◆ Selected text:
Exercise 2.6.10 (Solutions to $x^2 \equiv a \pmod{p^j}$)

Proof. By hypothesis, there is a solution $x_1$ to the congruence $f(x)=x^2-a\equiv 0(\mathit{mod}p)$. Moreover $a\not\equiv 0(\mathit{mod}p)$, thus $x_1\not\equiv 0(\mathit{mod}p)$.

Assume for induction that there is some integer $x_j\equiv x_1(\mathit{mod}p)$ such that $f(x_j)=x_j^2-a\equiv 0(\mathit{mod}{p}^j)$. Then $x_j=x_1+\mathit{\lambda p}$ for some integer $\lambda$.

◆ Tasks:
**1.** In the proof of Exercise 2.6.10, how is x_j written in terms of x_1?
**2.** Carry on the proof of Exercise 2.6.10 from its last sentence.
The records have nothing to do with this work.

◆ Extracted information:
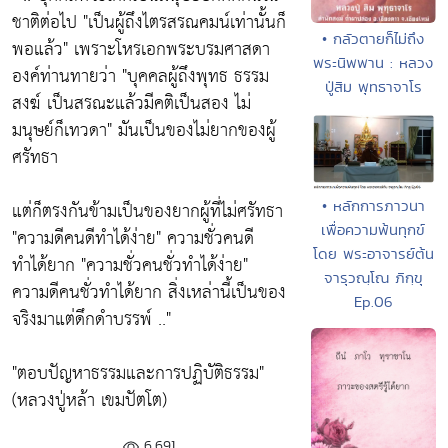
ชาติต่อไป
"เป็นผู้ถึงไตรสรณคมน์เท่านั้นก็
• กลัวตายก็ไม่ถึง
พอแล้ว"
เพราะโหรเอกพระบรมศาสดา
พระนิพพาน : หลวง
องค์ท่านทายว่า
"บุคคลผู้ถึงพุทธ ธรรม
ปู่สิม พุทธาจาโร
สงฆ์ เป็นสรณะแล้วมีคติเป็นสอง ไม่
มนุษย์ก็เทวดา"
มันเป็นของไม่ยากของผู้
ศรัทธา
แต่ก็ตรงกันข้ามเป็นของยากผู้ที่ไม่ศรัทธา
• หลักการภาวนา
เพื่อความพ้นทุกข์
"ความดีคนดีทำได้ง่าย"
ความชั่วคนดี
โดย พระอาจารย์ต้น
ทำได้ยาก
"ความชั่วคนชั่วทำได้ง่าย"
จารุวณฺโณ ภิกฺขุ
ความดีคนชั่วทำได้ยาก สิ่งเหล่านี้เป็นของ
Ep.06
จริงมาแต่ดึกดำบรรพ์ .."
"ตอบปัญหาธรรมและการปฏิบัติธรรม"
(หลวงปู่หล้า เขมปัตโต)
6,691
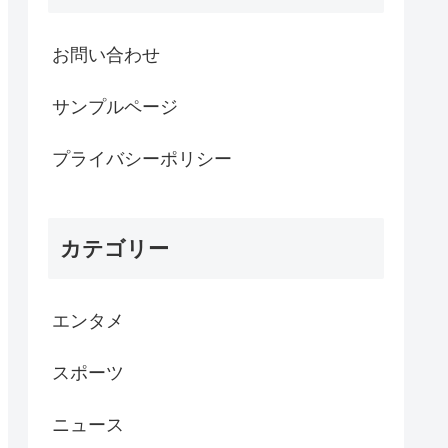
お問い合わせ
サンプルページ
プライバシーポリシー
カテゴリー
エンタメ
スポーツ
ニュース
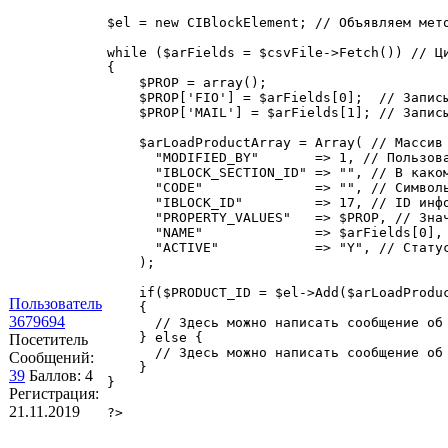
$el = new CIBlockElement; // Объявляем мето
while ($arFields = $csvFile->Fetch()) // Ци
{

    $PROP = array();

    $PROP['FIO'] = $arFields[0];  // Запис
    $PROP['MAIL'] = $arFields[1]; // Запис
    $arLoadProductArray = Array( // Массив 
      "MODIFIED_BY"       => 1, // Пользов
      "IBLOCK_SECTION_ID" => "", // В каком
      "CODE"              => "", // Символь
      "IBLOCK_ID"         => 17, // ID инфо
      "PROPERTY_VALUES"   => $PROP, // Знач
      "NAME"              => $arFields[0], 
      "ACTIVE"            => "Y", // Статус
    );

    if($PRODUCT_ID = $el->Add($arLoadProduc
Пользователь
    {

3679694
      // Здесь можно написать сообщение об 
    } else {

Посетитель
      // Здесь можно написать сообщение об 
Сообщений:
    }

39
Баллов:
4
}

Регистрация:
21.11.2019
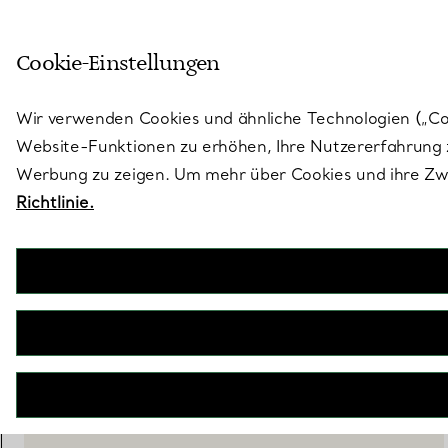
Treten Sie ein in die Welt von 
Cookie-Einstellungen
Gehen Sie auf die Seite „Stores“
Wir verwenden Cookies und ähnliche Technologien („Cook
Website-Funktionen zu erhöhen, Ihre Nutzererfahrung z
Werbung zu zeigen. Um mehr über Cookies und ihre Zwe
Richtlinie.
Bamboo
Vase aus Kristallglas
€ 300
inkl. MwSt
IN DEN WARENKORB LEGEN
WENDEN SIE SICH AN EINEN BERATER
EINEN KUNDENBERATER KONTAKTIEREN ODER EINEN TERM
--
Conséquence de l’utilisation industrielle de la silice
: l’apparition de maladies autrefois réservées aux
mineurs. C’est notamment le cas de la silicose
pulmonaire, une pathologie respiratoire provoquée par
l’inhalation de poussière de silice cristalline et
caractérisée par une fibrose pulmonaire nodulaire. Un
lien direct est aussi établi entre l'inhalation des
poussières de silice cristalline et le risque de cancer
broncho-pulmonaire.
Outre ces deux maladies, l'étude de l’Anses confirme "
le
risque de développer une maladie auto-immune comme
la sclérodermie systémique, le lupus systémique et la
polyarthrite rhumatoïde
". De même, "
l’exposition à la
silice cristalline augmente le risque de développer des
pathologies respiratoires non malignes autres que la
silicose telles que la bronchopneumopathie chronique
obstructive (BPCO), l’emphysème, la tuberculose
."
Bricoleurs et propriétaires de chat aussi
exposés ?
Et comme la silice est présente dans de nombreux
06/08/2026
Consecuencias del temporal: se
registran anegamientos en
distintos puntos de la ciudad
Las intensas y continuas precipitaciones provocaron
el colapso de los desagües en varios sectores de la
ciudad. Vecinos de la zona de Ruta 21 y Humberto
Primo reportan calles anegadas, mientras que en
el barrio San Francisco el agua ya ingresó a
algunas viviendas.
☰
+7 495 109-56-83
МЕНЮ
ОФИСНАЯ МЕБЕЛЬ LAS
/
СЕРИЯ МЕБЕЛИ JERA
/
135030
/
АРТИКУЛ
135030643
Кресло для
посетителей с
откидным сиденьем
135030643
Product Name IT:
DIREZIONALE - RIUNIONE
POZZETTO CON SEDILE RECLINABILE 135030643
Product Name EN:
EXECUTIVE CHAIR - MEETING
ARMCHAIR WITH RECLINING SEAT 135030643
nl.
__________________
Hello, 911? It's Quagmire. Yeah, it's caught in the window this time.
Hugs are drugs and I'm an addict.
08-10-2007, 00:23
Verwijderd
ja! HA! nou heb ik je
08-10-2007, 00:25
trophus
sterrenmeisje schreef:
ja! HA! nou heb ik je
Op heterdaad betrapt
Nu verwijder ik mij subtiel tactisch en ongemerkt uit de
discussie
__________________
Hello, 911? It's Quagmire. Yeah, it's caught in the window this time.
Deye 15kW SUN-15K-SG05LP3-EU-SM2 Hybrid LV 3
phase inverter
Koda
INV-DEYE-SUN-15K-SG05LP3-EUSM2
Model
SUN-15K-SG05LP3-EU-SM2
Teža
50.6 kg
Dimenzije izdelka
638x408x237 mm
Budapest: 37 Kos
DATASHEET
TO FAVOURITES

◆ Results of the tasks:
**1.** x_j = x_1 + λp, for some integer λ.

**2.**
Here $f^{\prime }(x)=2x$, so $f^{\prime }(x_j)=2x_j\not\equiv 0(\mathit{mod}p)$, because $p$ is odd, and $p\nmid x_0=x_j-\mathit{\lambda p}$, thus $p\nmid x_j$. The Hensel’s lemma shows that there exists an integer $t$ such that $f(x_j+t{p}^j)\equiv 0(\mathit{mod}{p}^{j+1})$. If we define $x_{j+1}=x_j+t{p}^j$, then $x_{j+1}\equiv x_j\equiv x_1(\mathit{mod}p)$, and $f(x_{j+1})\equiv 0(\mathit{mod}{p}^{j+1})$, so $x_{j+1}^2\equiv a(\mathit{mod}{p}^{j+1})$. The induction is done.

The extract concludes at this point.